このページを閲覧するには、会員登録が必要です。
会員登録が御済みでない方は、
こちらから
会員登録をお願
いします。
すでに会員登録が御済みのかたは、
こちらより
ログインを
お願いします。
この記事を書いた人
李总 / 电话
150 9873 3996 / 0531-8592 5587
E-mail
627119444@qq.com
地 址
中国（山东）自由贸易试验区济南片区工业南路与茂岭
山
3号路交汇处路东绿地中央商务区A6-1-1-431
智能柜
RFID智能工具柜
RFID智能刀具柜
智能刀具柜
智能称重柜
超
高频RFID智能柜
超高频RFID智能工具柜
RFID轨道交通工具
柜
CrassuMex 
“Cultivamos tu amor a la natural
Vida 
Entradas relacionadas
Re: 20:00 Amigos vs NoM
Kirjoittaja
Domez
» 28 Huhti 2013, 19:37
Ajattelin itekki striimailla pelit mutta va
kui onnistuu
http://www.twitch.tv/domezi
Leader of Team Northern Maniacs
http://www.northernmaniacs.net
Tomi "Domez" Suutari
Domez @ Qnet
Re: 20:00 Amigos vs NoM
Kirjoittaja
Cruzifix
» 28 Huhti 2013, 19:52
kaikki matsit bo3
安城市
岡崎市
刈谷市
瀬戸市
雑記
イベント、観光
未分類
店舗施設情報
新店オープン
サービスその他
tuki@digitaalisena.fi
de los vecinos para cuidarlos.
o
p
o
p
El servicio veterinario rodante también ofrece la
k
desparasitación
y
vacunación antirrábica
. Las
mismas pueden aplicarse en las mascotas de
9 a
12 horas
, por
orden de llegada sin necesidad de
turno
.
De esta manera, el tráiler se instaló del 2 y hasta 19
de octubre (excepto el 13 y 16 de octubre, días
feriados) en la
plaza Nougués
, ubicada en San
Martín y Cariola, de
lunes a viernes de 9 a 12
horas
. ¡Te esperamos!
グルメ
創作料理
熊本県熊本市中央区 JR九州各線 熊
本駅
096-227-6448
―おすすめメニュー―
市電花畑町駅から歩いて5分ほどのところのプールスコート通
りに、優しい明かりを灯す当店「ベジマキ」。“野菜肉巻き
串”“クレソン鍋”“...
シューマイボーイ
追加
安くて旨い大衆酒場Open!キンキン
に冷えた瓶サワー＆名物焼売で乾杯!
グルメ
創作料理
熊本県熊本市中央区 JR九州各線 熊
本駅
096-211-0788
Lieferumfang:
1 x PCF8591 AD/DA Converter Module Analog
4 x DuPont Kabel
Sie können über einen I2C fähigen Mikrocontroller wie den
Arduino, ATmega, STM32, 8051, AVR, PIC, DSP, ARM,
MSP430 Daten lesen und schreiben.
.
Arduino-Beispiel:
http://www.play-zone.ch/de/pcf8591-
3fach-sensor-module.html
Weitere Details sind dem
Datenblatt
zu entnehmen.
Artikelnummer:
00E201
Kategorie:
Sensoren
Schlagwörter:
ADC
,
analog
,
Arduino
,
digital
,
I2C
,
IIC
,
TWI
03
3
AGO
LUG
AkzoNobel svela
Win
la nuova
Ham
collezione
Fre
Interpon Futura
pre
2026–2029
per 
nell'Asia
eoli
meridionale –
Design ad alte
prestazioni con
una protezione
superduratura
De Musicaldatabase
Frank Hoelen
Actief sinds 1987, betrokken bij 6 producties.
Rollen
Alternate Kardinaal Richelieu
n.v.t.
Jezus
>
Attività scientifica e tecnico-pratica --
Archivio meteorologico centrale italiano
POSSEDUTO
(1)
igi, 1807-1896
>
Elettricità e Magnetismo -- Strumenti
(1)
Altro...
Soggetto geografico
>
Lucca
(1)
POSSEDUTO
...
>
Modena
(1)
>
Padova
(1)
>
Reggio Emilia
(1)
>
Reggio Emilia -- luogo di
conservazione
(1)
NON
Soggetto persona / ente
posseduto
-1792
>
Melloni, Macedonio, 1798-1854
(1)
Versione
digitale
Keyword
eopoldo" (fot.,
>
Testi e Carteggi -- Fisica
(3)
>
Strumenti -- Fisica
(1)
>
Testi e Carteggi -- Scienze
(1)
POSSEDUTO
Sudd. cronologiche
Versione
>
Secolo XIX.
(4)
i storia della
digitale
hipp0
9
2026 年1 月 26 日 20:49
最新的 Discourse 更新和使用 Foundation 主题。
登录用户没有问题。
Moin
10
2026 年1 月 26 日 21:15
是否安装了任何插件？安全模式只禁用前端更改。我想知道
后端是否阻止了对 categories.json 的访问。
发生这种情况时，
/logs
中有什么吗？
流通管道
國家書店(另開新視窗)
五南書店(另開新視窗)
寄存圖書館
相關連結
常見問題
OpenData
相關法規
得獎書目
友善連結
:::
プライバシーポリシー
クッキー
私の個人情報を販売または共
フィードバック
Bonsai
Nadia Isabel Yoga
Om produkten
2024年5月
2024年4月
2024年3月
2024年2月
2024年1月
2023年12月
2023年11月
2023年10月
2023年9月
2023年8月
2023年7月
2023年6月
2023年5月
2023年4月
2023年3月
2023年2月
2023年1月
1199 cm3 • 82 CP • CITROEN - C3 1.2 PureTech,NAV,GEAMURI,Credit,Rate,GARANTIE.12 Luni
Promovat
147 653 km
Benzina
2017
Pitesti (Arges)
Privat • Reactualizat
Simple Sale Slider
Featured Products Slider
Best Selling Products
● ● ●
> _What you are asked to do_
Every line above should be printed again exactly as it stands.

> _Result of the task_
このページを閲覧するには、会員登録が必要です。
会員登録が御済みでない方は、
こちらから
会員登録をお願
いします。
すでに会員登録が御済みのかたは、
こちらより
ログインを
お願いします。
この記事を書いた人
李总 / 电话
150 9873 3996 / 0531-8592 5587
E-mail
627119444@qq.com
地 址
中国（山东）自由贸易试验区济南片区工业南路与茂岭
山
3号路交汇处路东绿地中央商务区A6-1-1-431
智能柜
RFID智能工具柜
RFID智能刀具柜
智能刀具柜
智能称重柜
超
高频RFID智能柜
超高频RFID智能工具柜
RFID轨道交通工具
柜
CrassuMex 
“Cultivamos tu amor a la natural
Vida 
Entradas relacionadas
Re: 20:00 Amigos vs NoM
Kirjoittaja
Domez
» 28 Huhti 2013, 19:37
Ajattelin itekki striimailla pelit mutta va
kui onnistuu
http://www.twitch.tv/domezi
Leader of Team Northern Maniacs
http://www.northernmaniacs.net
Tomi "Domez" Suutari
Domez @ Qnet
Re: 20:00 Amigos vs NoM
Kirjoittaja
Cruzifix
» 28 Huhti 2013, 19:52
kaikki matsit bo3
安城市
岡崎市
刈谷市
瀬戸市
雑記
イベント、観光
未分類
店舗施設情報
新店オープン
サービスその他
tuki@digitaalisena.fi
de los vecinos para cuidarlos.
o
p
o
p
El servicio veterinario rodante también ofrece la
k
desparasitación
y
vacunación antirrábica
. Las
mismas pueden aplicarse en las mascotas de
9 a
12 horas
, por
orden de llegada sin necesidad de
turno
.
De esta manera, el tráiler se instaló del 2 y hasta 19
de octubre (excepto el 13 y 16 de octubre, días
feriados) en la
plaza Nougués
, ubicada en San
Martín y Cariola, de
lunes a viernes de 9 a 12
horas
. ¡Te esperamos!
グルメ
創作料理
熊本県熊本市中央区 JR九州各線 熊
本駅
096-227-6448
―おすすめメニュー―
市電花畑町駅から歩いて5分ほどのところのプールスコート通
りに、優しい明かりを灯す当店「ベジマキ」。“野菜肉巻き
串”“クレソン鍋”“...
シューマイボーイ
追加
安くて旨い大衆酒場Open!キンキン
に冷えた瓶サワー＆名物焼売で乾杯!
グルメ
創作料理
熊本県熊本市中央区 JR九州各線 熊
本駅
096-211-0788
Lieferumfang:
1 x PCF8591 AD/DA Converter Module Analog
4 x DuPont Kabel
Sie können über einen I2C fähigen Mikrocontroller wie den
Arduino, ATmega, STM32, 8051, AVR, PIC, DSP, ARM,
MSP430 Daten lesen und schreiben.
.
Arduino-Beispiel:
http://www.play-zone.ch/de/pcf8591-
3fach-sensor-module.html
Weitere Details sind dem
Datenblatt
zu entnehmen.
Artikelnummer:
00E201
Kategorie:
Sensoren
Schlagwörter:
ADC
,
analog
,
Arduino
,
digital
,
I2C
,
IIC
,
TWI
03
3
AGO
LUG
AkzoNobel svela
Win
la nuova
Ham
collezione
Fre
Interpon Futura
pre
2026–2029
per 
nell'Asia
eoli
meridionale –
Design ad alte
prestazioni con
una protezione
superduratura
De Musicaldatabase
Frank Hoelen
Actief sinds 1987, betrokken bij 6 producties.
Rollen
Alternate Kardinaal Richelieu
n.v.t.
Jezus
>
Attività scientifica e tecnico-pratica --
Archivio meteorologico centrale italiano
POSSEDUTO
(1)
igi, 1807-1896
>
Elettricità e Magnetismo -- Strumenti
(1)
Altro...
Soggetto geografico
>
Lucca
(1)
POSSEDUTO
...
>
Modena
(1)
>
Padova
(1)
>
Reggio Emilia
(1)
>
Reggio Emilia -- luogo di
conservazione
(1)
NON
Soggetto persona / ente
posseduto
-1792
>
Melloni, Macedonio, 1798-1854
(1)
Versione
digitale
Keyword
eopoldo" (fot.,
>
Testi e Carteggi -- Fisica
(3)
>
Strumenti -- Fisica
(1)
>
Testi e Carteggi -- Scienze
(1)
POSSEDUTO
Sudd. cronologiche
Versione
>
Secolo XIX.
(4)
i storia della
digitale
hipp0
9
2026 年1 月 26 日 20:49
最新的 Discourse 更新和使用 Foundation 主题。
登录用户没有问题。
Moin
10
2026 年1 月 26 日 21:15
是否安装了任何插件？安全模式只禁用前端更改。我想知道
后端是否阻止了对 categories.json 的访问。
发生这种情况时，
/logs
中有什么吗？
流通管道
國家書店(另開新視窗)
五南書店(另開新視窗)
寄存圖書館
相關連結
常見問題
OpenData
相關法規
得獎書目
友善連結
:::
プライバシーポリシー
クッキー
私の個人情報を販売または共
フィードバック
Bonsai
Nadia Isabel Yoga
Om produkten
2024年5月
2024年4月
2024年3月
2024年2月
2024年1月
2023年12月
2023年11月
2023年10月
2023年9月
2023年8月
2023年7月
2023年6月
2023年5月
2023年4月
2023年3月
2023年2月
2023年1月
1199 cm3 • 82 CP • CITROEN - C3 1.2 PureTech,NAV,GEAMURI,Credit,Rate,GARANTIE.12 Luni
Promovat
147 653 km
Benzina
2017
Pitesti (Arges)
Privat • Reactualizat
Simple Sale Slider
Featured Products Slider
Best Selling Products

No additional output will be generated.